Her study also shows there’s little to no knowledge of wood as a construction material among certain actors that are part of the construction process. This results in uncertainty and delays the implementation of certain measures, thereby unnecessarily complicating them. The construction process itself is also fragmented, and marred by a major lack of understanding for the conditions and restraints that affect different actors in the sector. Because of this, many focus mainly on optimising the work they themselves do – which not infrequently increases the costs and workload borne by other actors instead.
— Transfers of knowledge mainly take place within individual organisations; they don’t routinely occur between different companies, even when companies have worked on one and the same project. Many of those I interviewed agreed a lot could be done in that regard to improve construction processes and the sector as a whole, says Linnéa Johansson.
By highlighting the obstacles that prevent wood from being used as a construction material on a large scale, Johannsson and the Tillverka i Trä project hope to enable an alternative future. There’s significant potential for pioneers to take the lead on this and set an example.

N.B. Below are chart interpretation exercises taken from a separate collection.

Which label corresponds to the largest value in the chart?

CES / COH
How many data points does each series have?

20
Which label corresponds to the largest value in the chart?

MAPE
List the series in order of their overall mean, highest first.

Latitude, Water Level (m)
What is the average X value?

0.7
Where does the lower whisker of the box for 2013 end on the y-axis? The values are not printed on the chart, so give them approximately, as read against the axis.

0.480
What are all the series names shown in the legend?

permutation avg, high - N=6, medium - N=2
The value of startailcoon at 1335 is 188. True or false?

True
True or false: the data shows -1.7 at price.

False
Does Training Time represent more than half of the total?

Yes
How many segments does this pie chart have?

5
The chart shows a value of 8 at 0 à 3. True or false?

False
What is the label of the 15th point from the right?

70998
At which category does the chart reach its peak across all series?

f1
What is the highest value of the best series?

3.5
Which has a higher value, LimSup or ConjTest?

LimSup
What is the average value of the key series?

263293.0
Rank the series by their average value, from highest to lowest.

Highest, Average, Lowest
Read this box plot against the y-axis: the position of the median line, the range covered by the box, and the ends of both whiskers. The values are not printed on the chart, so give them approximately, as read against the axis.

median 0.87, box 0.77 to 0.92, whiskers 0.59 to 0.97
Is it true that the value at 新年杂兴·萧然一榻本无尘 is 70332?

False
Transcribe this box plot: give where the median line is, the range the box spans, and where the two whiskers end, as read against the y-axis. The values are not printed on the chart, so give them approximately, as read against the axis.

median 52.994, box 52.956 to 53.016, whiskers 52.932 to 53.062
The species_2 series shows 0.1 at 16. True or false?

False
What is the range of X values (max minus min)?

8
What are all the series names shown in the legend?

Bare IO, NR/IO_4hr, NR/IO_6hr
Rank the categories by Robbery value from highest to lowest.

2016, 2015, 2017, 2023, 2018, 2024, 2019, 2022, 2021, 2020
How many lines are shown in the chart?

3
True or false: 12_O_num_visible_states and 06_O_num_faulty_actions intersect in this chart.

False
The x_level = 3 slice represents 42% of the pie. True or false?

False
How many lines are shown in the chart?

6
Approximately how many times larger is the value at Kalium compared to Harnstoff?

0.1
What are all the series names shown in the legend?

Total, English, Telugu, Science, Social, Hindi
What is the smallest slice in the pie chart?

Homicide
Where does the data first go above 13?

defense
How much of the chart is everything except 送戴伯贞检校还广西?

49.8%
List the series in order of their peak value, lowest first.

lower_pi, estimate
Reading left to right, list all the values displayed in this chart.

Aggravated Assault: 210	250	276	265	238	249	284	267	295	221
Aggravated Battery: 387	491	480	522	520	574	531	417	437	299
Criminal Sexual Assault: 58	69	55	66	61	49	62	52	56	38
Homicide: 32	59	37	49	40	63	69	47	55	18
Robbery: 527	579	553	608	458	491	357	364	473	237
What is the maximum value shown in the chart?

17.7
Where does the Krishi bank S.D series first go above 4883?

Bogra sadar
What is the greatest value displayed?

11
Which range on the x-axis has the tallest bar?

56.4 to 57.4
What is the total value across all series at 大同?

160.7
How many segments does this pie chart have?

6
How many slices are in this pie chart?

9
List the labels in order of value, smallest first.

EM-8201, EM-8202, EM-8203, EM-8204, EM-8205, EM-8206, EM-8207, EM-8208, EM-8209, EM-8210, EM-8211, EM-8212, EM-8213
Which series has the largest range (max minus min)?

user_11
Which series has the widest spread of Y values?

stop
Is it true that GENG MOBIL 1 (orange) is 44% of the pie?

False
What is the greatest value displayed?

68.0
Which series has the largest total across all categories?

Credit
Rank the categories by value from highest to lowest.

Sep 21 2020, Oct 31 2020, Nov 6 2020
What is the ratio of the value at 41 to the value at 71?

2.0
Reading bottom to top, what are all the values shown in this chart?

— The sector is ever-changing, and many are keen to innovate. While the challenge may seem daunting, it’s simultaneously a wonderful opportunity to develop new and improved processes.
Tillverka i Trä
The project Tillverka i Trä is a joint initiative by the wood-construction sector and the wood-based interior design industry. Its goal is to promote an increased use of wood, facilitate companies’ development of a more design-oriented and industrialised production based on wood, and create new business opportunities around waste streams and by-products.
Tillverka i Trä is a partnership between Innovatum Science Park, Stiftelsen Steneby, Göteborgs Universitet, Fyrbodals kommunalförbund, Högskolan Väst och Johanneberg Science Park.It is funded by the European Regional Development Fund and Region Västra Götaland.